Content starts

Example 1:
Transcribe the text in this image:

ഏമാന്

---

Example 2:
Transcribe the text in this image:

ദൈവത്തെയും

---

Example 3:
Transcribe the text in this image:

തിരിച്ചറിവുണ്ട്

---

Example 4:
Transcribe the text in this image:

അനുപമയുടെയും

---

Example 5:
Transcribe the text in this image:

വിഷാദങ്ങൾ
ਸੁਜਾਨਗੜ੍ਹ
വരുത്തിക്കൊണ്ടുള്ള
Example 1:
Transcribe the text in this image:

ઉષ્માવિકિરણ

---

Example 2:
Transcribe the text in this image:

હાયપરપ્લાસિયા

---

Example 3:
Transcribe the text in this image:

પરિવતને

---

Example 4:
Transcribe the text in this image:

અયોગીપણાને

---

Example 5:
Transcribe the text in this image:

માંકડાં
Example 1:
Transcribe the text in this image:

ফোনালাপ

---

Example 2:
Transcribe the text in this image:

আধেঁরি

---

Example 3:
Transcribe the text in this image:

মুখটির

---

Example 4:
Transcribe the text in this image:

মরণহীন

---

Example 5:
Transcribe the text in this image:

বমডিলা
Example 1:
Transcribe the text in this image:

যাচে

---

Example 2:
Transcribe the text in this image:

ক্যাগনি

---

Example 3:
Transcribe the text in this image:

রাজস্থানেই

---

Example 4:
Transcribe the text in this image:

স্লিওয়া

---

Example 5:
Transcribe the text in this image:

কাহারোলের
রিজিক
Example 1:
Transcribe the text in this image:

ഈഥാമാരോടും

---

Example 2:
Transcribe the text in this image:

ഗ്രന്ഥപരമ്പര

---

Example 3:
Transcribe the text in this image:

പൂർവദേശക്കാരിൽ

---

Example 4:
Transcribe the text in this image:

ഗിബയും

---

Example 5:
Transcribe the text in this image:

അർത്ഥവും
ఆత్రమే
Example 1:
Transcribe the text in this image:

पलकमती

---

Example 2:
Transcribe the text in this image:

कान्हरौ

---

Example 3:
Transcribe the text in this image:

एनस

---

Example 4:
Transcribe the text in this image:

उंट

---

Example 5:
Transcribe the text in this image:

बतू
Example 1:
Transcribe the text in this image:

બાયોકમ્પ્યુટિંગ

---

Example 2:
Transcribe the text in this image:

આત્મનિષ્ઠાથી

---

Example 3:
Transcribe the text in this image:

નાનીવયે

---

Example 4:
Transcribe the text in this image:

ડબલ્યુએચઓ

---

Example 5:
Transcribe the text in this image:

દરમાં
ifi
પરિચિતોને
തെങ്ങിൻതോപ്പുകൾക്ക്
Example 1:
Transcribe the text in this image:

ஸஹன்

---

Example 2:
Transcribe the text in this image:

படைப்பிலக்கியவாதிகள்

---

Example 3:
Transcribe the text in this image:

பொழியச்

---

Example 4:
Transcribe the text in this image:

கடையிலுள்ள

Content ends

Restate the material exactly, from its opening line to its closing one.

_Expected answer_
Example 1:
Transcribe the text in this image:

ഏമാന്

---

Example 2:
Transcribe the text in this image:

ദൈവത്തെയും

---

Example 3:
Transcribe the text in this image:

തിരിച്ചറിവുണ്ട്

---

Example 4:
Transcribe the text in this image:

അനുപമയുടെയും

---

Example 5:
Transcribe the text in this image:

വിഷാദങ്ങൾ
ਸੁਜਾਨਗੜ੍ਹ
വരുത്തിക്കൊണ്ടുള്ള
Example 1:
Transcribe the text in this image:

ઉષ્માવિકિરણ

---

Example 2:
Transcribe the text in this image:

હાયપરપ્લાસિયા

---

Example 3:
Transcribe the text in this image:

પરિવતને

---

Example 4:
Transcribe the text in this image:

અયોગીપણાને

---

Example 5:
Transcribe the text in this image:

માંકડાં
Example 1:
Transcribe the text in this image:

ফোনালাপ

---

Example 2:
Transcribe the text in this image:

আধেঁরি

---

Example 3:
Transcribe the text in this image:

মুখটির

---

Example 4:
Transcribe the text in this image:

মরণহীন

---

Example 5:
Transcribe the text in this image:

বমডিলা
Example 1:
Transcribe the text in this image:

যাচে

---

Example 2:
Transcribe the text in this image:

ক্যাগনি

---

Example 3:
Transcribe the text in this image:

রাজস্থানেই

---

Example 4:
Transcribe the text in this image:

স্লিওয়া

---

Example 5:
Transcribe the text in this image:

কাহারোলের
রিজিক
Example 1:
Transcribe the text in this image:

ഈഥാമാരോടും

---

Example 2:
Transcribe the text in this image:

ഗ്രന്ഥപരമ്പര

---

Example 3:
Transcribe the text in this image:

പൂർവദേശക്കാരിൽ

---

Example 4:
Transcribe the text in this image:

ഗിബയും

---

Example 5:
Transcribe the text in this image:

അർത്ഥവും
ఆత్రమే
Example 1:
Transcribe the text in this image:

पलकमती

---

Example 2:
Transcribe the text in this image:

कान्हरौ

---

Example 3:
Transcribe the text in this image:

एनस

---

Example 4:
Transcribe the text in this image:

उंट

---

Example 5:
Transcribe the text in this image:

बतू
Example 1:
Transcribe the text in this image:

બાયોકમ્પ્યુટિંગ

---

Example 2:
Transcribe the text in this image:

આત્મનિષ્ઠાથી

---

Example 3:
Transcribe the text in this image:

નાનીવયે

---

Example 4:
Transcribe the text in this image:

ડબલ્યુએચઓ

---

Example 5:
Transcribe the text in this image:

દરમાં
ifi
પરિચિતોને
തെങ്ങിൻതോപ്പുകൾക്ക്
Example 1:
Transcribe the text in this image:

ஸஹன்

---

Example 2:
Transcribe the text in this image:

படைப்பிலக்கியவாதிகள்

---

Example 3:
Transcribe the text in this image:

பொழியச்

---

Example 4:
Transcribe the text in this image:

கடையிலுள்ள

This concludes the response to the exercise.